Ne kadar üzücü olursa olsun, gerçek şu ki kulağa ulaşan her söz dinlenmiyor. Sinir sistemimiz dakikada 600 kelimelik bir konuşma hızını rahatlıkla anlayabilir. Konuşma hızımız ise dakikada 100-140 kelime arasında. Bu da zihnin her dakika en azından 460 kelimelik bir zaman süresinde boş kaldığını gösterir. İşte iyi dinleyiciler bu boş zamanı konuşanın neyi ve niçin demek istediğini düşünerek kullanırlar.
Ancak dinleme de insanı mutlaka anlamaya götürmüyor. Söyleneni, söyleyenin anlatmak istediği anlamda anlamda anlayabilmek sanıldığı kadar kolay değil. Anlamak isteyip bütün dikkatimizi vererek dinlediğimiz halde, bir süre sonra bir arkadaşımızın yada çocuğumuzun söylediklerini anlamamış olduğumuzu fark edebiliriz.
Dinlediğini anlayabilmek için, iki kişi arasında geçen konuşma sürecinin en önemli yönlerinden biri de “geri-iletim”dir. Geri-iletim kullanarak yapılan dinlemeye “etkin dinleme” denir.
Etkin dinlemede, dinleyen konuşanın duygularını ve söylediklerinin ne anlama geldiğini anlamaya çalışır. Sonra bunu, doğruluğunu sınamak için kendi sözcükleriyle konuşana iletir. Böylece konuşan, dinleyenin ne anlattığını öğrenir. Örneğin;
-Çocuk: İnsanlar ölünce onları ne yaparlar?
Baba: İnsanların ölünce nereye gittiklerini merak ediyorsun.
Çocuk: Evet, onları bir daha göremeyiz değil mi?
-Çocuk: Ayşe köye gidince oynayacak arkadaşım kalmadı. Canım sıkılıyor.
Anne: Ayşe'yle oynamayı özledin.
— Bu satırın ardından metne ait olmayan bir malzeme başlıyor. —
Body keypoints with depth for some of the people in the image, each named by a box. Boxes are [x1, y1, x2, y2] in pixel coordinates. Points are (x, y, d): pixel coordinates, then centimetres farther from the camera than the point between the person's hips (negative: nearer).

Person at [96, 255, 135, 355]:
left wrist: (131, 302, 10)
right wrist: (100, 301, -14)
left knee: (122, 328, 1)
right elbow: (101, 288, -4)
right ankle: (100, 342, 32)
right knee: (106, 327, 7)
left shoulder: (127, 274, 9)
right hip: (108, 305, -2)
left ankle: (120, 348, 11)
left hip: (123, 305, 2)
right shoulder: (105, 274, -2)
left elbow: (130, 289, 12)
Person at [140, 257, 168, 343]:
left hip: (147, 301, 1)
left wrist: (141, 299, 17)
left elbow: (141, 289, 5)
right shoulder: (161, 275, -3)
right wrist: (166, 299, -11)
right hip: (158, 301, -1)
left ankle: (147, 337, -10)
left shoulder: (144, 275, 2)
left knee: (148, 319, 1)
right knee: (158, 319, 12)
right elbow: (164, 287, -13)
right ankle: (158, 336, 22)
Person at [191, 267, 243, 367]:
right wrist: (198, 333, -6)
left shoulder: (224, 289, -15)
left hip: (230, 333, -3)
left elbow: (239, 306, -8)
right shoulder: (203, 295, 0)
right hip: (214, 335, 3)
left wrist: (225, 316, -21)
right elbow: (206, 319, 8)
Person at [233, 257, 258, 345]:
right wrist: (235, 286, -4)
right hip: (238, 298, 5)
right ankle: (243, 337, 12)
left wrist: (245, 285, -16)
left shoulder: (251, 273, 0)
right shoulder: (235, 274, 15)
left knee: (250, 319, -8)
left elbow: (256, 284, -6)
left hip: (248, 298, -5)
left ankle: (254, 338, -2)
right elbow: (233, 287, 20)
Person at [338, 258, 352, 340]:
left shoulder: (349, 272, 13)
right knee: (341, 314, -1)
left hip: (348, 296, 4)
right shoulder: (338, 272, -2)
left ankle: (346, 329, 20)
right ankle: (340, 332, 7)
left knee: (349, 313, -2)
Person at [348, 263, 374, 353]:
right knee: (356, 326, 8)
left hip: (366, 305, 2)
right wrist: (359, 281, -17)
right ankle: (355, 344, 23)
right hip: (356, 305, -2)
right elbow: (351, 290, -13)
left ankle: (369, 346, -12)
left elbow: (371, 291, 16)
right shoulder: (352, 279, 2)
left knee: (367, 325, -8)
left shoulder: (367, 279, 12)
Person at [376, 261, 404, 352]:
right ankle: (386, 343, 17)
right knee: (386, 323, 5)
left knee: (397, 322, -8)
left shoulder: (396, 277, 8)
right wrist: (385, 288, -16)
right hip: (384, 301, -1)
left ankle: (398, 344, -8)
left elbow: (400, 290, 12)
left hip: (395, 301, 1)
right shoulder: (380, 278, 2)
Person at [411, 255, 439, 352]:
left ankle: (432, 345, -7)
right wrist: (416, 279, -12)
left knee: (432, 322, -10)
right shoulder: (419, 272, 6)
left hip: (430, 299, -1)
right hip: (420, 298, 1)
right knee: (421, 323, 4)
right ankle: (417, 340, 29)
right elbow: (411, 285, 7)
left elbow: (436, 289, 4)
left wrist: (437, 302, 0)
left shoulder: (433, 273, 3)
Yapacak bir şey bulamıyorsun.
Çocuk: Evet, keşke aklıma bir şey gelse.
Anne-baba her iki olayda da çocuğun iletisine etkin dinlemeyle yanıt verdi. Çocuğun sorununu dinlerken kendi çözümünü, yargısını, değerlendirmesini göndermediği için iletişim engellerini kullanmadı. Çocuğuna sadece, dinlediklerini kendi kelimeleriyle geri iletti. Şunu demek istedi: “Senin bunu hissettiğini sanıyorum. Doğru mu?, yanlış mı?”
Çocuklarımızı dinlerken uyarmaya, öğretmeye, yargılamaya, sorgulamaya, övmeye o kadar alışmışız ki, bu dinleme çeşidini ve yeni yanıt türünü “neden öğrenmemiz” gerektiğini bir türlü anlamayız. Oysa etkin dinleme, yanlış anlama ve anlaşılmaları ortadan kaldırır. Hem çocuklarımıza, hem de bize inanılmayacak kadar çok yarar sağlar.